I've been able to reproduce this issue with numpy and will submit an issue on their repo as well.
arr = np.random.randint(2, size=10)
sparr = pd.SparseArray(arr, fill_value=0)
np_arr = np.asarray(sparr)
ipdb> arr
array([1, 0, 1, 1, 1, 0, 1, 1, 0, 0])
ipdb> sparr
[1, 0, 1, 1, 1, 0, 1, 1, 0, 0]
Fill: 0
IntIndex
Indices: array([0, 2, 3, 4, 6, 7], dtype=int32)
ipdb> np_arr
array([1, 1, 1, 1, 1, 1])
My suggestion is just to change the function from
def has_range(x):
x = numpy.asarray(x)
return numpy.max(x) > numpy.min(x)
to
def has_range(x):
x = numpy.asarray(pandas.Series(x))
return numpy.max(x) > numpy.min(x)
I tried creating a branch and submitting a pull request but am not super familiar with it/might not have access.

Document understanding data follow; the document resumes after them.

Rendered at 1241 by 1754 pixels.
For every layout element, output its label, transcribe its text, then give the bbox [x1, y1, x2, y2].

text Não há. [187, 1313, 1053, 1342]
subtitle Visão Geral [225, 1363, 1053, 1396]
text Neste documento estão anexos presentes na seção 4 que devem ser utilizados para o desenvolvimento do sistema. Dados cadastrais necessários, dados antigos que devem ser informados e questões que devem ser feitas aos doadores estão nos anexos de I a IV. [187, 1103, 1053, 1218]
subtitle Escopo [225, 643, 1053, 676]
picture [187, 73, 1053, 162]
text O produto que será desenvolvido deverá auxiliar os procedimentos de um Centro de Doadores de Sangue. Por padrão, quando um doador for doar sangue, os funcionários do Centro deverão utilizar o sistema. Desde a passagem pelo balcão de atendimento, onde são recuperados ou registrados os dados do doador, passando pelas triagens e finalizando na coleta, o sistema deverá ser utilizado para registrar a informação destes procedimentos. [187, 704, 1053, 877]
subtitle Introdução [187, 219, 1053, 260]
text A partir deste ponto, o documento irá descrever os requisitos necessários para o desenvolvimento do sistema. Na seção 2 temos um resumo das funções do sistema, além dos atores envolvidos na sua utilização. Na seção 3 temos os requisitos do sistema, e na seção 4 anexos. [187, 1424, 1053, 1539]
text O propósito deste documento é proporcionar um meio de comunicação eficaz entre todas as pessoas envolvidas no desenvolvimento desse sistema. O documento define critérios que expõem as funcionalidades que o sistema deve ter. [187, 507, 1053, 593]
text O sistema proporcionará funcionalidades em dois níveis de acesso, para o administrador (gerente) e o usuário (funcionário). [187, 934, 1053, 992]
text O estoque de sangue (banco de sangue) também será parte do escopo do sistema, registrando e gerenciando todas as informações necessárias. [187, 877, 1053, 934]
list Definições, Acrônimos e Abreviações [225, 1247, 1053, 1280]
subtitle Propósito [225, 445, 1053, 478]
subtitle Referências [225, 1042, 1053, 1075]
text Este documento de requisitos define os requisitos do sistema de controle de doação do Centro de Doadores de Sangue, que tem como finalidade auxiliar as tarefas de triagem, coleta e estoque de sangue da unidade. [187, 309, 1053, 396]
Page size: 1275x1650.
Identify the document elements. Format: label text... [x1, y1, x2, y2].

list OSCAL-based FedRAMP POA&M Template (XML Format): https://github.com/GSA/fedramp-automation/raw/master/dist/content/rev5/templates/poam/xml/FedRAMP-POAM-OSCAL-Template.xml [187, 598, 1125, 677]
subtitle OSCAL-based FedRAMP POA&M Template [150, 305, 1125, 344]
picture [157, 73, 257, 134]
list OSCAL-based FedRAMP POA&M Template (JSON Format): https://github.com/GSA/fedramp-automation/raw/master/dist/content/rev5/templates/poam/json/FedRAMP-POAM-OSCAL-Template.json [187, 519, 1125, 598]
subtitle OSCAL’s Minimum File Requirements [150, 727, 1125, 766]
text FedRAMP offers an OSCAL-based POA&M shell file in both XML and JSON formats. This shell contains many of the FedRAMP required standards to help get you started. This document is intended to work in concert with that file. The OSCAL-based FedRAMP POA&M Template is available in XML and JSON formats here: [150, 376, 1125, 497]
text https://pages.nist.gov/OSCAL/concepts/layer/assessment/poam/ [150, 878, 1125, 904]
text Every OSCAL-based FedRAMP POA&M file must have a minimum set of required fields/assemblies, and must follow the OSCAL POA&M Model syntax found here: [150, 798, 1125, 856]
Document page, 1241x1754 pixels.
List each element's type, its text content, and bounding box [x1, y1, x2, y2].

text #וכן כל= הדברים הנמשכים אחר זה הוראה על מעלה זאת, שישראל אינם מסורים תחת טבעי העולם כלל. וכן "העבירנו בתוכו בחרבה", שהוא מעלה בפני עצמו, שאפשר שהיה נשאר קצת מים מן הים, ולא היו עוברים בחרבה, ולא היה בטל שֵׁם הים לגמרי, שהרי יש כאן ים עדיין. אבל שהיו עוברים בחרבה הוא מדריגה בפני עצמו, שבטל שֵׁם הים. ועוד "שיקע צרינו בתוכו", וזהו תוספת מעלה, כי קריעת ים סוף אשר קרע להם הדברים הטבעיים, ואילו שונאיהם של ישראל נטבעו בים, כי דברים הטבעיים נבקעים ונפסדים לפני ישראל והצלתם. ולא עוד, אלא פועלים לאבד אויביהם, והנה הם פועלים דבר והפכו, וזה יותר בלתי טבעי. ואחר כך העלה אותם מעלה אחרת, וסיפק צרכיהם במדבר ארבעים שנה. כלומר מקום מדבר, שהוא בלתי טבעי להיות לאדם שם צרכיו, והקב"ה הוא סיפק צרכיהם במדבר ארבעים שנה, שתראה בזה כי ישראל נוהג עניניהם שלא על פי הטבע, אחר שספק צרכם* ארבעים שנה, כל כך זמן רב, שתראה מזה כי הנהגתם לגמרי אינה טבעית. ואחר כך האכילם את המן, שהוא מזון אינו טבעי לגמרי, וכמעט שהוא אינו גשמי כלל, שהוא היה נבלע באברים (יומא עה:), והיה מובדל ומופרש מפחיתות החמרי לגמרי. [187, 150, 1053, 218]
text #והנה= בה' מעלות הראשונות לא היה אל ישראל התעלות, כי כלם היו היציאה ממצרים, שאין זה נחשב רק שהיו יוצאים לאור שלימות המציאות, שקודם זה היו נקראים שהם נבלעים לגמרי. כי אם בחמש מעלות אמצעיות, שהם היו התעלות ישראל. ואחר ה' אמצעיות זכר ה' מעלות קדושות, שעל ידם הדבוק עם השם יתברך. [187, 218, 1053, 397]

Wow, thanks for running that down. I'll see what I can do, and see about accepting your pull request.
Thanks for mentioning the numpy version. It turns out I am using numpy 1.16.4 and pandas 0.25.0, which seem to not show the issue you detected (which is why I didn't see it in vtreat, on my end). Here is my re-run: https://github.com/WinVector/pyvtreat/blob/master/Examples/Bugs/asarray_issue.md . I am looking into taking your fix, the build files are derived- so I'll rebuild those.
I am testing a fix (based on your idea, but a bit different than your pull request now): https://github.com/WinVector/pyvtreat/tree/master/pkg/dist
Ah perfect, thank you for being so prompt! And thanks for developing vtreat in the first place, it's saved me so much time!
Even running the example code, my prepared data frame doesn't include indicator_code variables. When I check the transform.scoreframe I see that the indicator_code variables are False under has_range which might be why they weren't created. Is this intended, since obviously the example data does have different levels and varies. And possibly would it help to update the example to the latest behavior? Thank you!